Threads and Race Condition

Hello everyone.

I was under the assumption that if many threads need to write to the same location in global memory, the scheduler would serialize and protect the integrity of all writes? Such as:


int tx = …;

int ty = …;

int i = threadIdx.x;

// thread i in block (tx,ty) does some calculations to obtain some kind of update value

int val = …;

gmem[tx][ty] += val;


But perhaps my assumption is wrong. I thought the += would work, but it doesn’t?



That is exactly what atomic functions are for. Check out Appendix B.10 of the Programming Guide.

Okay, that makes sense. Is there an atomicAdd method that supports double precision? If not, I’m screwed. Ugh, just read fp one only exists for device 2.0 or higher. I’m at 1.3, so I’m sure that’s a no go.
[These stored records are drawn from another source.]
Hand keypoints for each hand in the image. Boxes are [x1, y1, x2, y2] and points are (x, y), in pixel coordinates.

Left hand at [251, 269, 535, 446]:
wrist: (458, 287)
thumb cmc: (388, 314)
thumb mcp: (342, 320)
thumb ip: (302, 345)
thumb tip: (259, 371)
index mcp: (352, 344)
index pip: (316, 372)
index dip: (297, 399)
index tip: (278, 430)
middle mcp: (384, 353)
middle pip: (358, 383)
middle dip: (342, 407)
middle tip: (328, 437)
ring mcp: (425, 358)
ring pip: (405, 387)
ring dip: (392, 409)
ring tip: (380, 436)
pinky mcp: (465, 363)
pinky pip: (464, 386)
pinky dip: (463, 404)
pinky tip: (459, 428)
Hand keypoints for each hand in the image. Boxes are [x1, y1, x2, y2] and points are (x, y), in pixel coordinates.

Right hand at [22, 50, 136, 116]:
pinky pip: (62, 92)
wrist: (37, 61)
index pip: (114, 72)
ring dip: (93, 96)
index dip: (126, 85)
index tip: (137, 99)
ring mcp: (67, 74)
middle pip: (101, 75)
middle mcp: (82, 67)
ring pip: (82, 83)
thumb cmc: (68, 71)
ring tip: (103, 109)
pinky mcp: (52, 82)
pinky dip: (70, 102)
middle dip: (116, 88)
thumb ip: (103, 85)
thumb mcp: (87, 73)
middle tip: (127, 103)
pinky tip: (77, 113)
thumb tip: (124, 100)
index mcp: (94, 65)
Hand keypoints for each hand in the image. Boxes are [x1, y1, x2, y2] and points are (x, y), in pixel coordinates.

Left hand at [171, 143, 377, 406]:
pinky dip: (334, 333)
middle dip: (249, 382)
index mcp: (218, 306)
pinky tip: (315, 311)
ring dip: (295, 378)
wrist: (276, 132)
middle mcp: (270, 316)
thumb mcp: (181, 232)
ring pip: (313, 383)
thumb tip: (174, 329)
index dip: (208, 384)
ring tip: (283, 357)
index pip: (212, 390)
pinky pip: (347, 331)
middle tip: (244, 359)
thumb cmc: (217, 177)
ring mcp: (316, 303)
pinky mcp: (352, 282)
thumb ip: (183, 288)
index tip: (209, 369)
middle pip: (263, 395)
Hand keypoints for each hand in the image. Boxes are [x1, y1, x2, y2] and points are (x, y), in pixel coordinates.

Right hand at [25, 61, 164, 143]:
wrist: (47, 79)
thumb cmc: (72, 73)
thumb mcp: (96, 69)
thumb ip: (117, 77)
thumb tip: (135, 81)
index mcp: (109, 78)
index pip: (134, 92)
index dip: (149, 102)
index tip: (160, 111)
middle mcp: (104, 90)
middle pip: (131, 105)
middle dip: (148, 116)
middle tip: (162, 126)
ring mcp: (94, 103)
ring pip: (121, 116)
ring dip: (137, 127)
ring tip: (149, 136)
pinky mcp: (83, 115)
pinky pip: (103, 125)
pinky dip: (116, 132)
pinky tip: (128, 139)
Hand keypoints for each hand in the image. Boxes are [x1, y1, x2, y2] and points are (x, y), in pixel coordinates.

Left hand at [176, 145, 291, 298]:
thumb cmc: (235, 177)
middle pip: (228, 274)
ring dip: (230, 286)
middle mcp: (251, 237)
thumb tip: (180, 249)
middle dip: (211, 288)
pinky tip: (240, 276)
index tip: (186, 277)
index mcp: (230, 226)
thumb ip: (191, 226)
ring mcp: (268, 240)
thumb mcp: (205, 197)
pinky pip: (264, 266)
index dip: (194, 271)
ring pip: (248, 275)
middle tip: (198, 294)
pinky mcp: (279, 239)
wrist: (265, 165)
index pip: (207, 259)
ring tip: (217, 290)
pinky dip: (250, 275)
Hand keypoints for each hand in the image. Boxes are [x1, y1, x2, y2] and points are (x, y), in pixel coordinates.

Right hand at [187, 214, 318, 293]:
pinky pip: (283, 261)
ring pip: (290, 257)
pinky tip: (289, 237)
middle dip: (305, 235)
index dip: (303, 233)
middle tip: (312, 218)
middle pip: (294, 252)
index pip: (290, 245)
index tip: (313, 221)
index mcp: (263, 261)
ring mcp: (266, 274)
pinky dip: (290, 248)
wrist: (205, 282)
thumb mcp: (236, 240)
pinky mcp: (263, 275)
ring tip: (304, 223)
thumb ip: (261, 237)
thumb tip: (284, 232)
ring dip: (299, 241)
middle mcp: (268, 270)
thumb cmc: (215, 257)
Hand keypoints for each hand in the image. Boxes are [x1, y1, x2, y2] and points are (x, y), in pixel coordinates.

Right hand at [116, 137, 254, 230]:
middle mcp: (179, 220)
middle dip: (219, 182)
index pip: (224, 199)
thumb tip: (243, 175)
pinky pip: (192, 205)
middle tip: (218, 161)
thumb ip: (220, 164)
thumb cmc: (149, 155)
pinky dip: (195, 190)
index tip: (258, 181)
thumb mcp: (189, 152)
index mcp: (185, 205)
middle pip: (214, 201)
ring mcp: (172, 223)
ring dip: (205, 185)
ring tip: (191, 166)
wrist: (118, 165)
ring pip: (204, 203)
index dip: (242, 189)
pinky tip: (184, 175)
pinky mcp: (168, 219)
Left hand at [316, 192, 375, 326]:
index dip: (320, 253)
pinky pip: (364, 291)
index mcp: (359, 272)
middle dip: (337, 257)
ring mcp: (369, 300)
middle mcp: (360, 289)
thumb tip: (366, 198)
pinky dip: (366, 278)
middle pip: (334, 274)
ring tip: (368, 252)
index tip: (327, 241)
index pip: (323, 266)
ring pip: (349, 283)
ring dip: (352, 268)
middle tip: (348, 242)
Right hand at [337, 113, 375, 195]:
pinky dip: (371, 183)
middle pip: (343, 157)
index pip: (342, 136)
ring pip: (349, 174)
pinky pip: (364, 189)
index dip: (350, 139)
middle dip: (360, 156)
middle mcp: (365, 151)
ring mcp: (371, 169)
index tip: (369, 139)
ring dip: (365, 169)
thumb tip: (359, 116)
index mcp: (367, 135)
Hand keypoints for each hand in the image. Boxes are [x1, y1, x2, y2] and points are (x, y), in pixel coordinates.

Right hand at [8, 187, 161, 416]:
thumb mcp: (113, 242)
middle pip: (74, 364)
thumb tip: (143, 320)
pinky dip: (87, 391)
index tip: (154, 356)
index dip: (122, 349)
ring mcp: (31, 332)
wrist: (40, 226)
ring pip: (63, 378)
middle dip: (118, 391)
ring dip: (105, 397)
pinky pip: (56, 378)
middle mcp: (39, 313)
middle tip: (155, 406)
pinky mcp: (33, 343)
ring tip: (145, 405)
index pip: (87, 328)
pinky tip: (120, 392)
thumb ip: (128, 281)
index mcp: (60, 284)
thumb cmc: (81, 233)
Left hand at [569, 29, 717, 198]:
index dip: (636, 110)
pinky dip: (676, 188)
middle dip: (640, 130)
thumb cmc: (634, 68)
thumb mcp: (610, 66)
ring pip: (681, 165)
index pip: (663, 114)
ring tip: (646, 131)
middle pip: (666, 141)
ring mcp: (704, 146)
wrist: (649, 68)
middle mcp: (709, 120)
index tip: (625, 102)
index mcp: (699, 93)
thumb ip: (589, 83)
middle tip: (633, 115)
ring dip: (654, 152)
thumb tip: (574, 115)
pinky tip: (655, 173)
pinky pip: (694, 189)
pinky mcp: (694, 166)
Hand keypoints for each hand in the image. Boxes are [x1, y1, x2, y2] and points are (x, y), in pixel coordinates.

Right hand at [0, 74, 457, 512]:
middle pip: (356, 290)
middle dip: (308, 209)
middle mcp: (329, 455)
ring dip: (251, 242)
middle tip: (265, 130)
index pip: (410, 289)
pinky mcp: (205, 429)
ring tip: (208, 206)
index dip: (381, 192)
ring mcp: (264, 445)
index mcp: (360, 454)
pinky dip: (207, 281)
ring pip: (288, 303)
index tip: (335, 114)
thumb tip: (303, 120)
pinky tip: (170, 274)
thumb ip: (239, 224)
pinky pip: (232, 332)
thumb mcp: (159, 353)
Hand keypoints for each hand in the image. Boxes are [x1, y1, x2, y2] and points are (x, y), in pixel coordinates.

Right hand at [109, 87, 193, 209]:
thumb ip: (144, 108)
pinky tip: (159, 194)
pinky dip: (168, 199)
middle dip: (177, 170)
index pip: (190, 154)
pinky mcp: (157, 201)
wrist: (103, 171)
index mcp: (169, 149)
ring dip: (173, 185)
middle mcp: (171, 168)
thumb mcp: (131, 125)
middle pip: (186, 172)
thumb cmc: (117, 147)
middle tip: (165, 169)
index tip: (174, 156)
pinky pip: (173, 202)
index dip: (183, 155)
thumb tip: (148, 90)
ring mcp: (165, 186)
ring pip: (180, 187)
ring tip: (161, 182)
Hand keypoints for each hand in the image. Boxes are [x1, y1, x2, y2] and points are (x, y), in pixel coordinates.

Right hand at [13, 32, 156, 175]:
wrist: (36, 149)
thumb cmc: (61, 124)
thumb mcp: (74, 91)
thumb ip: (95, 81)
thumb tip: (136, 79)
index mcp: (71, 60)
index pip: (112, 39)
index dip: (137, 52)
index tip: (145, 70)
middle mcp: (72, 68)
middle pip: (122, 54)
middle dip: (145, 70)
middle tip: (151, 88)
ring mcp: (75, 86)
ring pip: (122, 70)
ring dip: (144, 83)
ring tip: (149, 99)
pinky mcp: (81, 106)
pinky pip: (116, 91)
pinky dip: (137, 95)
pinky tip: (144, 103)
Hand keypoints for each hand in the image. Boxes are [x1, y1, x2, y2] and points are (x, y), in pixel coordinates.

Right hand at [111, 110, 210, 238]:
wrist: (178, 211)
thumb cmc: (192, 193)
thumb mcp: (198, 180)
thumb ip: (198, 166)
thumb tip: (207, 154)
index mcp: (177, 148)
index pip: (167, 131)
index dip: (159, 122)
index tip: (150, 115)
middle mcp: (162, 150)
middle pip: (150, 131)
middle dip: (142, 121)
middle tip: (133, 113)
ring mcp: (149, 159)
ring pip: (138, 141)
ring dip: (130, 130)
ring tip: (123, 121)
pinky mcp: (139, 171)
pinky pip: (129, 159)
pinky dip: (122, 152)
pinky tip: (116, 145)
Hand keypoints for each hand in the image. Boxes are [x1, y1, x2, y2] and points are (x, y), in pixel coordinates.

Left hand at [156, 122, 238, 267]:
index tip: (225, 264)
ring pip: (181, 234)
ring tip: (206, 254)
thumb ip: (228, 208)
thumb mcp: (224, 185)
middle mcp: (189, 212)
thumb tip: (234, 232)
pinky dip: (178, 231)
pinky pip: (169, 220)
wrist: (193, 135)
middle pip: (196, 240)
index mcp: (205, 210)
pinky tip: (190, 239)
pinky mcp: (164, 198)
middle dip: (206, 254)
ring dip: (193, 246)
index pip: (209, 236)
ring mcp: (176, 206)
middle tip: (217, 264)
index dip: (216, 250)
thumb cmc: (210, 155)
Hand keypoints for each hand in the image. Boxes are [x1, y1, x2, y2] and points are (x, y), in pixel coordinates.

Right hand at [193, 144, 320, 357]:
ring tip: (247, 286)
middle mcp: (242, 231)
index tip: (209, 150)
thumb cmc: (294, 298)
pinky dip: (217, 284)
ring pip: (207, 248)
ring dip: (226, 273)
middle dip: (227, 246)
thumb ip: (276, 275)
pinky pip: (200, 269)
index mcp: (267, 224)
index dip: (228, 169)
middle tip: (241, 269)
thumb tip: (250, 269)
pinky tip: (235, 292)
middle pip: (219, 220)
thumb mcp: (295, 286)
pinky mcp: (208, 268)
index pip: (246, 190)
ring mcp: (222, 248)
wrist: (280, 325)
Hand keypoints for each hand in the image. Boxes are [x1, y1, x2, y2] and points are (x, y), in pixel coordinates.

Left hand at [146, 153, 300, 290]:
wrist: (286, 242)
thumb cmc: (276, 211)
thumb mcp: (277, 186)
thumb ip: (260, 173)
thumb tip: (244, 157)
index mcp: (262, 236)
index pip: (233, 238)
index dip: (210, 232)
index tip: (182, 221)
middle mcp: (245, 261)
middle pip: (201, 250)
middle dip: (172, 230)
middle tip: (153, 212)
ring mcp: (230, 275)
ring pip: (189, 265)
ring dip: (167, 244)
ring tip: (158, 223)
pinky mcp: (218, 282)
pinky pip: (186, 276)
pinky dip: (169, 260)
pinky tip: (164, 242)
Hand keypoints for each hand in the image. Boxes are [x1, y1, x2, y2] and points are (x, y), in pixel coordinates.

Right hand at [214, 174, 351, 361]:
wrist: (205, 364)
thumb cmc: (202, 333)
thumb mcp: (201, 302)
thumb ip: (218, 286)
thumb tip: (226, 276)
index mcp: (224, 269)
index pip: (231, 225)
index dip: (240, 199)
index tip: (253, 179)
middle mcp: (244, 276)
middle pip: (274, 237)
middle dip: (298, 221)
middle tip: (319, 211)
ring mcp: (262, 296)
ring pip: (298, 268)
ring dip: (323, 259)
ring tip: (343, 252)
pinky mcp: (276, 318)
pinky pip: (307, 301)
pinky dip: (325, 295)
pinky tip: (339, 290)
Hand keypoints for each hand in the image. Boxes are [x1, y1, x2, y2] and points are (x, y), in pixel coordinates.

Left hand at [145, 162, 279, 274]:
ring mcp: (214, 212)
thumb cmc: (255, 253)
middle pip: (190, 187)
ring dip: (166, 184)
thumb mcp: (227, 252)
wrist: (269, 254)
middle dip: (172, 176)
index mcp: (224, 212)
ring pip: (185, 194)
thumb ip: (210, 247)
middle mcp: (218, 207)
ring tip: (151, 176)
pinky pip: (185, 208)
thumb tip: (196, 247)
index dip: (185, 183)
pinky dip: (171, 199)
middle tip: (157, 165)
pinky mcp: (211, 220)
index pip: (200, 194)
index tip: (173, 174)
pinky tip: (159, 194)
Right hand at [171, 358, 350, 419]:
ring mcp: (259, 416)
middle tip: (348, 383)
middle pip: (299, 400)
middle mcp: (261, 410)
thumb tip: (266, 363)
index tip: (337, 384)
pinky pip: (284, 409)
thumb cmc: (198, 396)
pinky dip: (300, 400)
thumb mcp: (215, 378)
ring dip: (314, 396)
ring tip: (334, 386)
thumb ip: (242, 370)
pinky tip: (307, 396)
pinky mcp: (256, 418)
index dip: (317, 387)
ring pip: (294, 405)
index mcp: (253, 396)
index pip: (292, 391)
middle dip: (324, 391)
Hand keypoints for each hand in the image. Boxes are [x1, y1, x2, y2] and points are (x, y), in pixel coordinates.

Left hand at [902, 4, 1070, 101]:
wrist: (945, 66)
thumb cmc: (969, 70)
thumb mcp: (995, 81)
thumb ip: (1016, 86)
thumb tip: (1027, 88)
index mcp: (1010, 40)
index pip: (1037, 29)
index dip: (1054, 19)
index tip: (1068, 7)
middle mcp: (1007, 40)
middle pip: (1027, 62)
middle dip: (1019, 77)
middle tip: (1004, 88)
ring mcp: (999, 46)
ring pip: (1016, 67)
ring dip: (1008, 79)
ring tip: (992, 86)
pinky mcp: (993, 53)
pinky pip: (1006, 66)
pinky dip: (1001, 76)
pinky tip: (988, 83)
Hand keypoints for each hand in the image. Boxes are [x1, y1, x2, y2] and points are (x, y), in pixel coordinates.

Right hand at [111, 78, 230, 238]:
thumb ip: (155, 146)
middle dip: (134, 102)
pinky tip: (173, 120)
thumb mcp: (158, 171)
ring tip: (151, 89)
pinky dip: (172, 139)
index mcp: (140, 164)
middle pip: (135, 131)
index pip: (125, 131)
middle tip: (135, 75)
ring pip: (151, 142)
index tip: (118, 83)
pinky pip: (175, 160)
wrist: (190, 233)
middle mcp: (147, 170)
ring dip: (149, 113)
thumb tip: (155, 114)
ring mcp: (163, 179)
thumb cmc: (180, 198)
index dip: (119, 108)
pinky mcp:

I might be extrapolating from that code fragment too much, but are you needing to accumulate one double per block? If that is the case, you can do a reduction in shared memory, then have thread 0 write out the sum at the end of the kernel.

I will explain. Each thread block uses x amount of threads to do some calculations and provide an update calculation to the same GMEM location. But a different thread block uses all of its x thread for a different GMEM location than the first thread block I mentioned. So, there’s a problem when each x thread in a given thread block try to += a value in GMEM. Apparently some of the values get stepped on and don’t write properly.

Yes, these are double values I’m updating with. If these were integers, I think I would be okay.

Seibert has a point here. However, if you still need an atomicAdd for double values, try this:

__device__ double atomicAdd(double *address, double value)


	long long oldval, newval, readback;

	oldval = __double_as_longlong(*address);

	newval = __double_as_longlong(__longlong_as_double(oldval) + value);

	while ((readback=atomicCAS((long long *)address, oldval, newval)) != oldval) {

		oldval = readback;

		newval = __double_as_longlong(__longlong_as_double(oldval) + value);


	return __longlong_as_double(oldval);


It works in global memory, but not in shared. Fermi’s float atomicAdd() would of course be a lot faster.

Thanks, tera. I will take a look at this.

Yes, that’s my point. The threads which need to communicate (to create a sum of their values) are all in the same block. Threads that need to communicate in the same block => shared memory is your friend. :) A parallel reduction is a fast way to sum many values without requiring atomics, just a thread barrier. Since CUDA provides a very convenient and fast thread barrier for threads in the same block, parallel reduction in shared memory should be pretty quick.

This talk by Mark Harris explains the idea with pictures, although he is focused on a reduction in global memory, which means launching many kernels in a row:…c/reduction.pdf

There is lot of chance that “atomicCAS” spin – causing infinite loops… — It assumes certain behaviour on warp scheduler and warp divergence…

I have seen such deadlocks before…

I can only see that it could livelock, I don’t see how it could cause a deadlock.

Do you have a better solution?

Even simpler, if the sum at the end of your kernel is insignificant compared to the rest of the kernel runtime, you can even make thread 0 do the shared memory sum all by itself. No point in making your code prematurely complicated for a 5% speed boost.

:shock: The same problem also occurs to my code. could you explain a bit more on the assumption that atomicCAS makes on the warp schedular’s behavior and the divergence?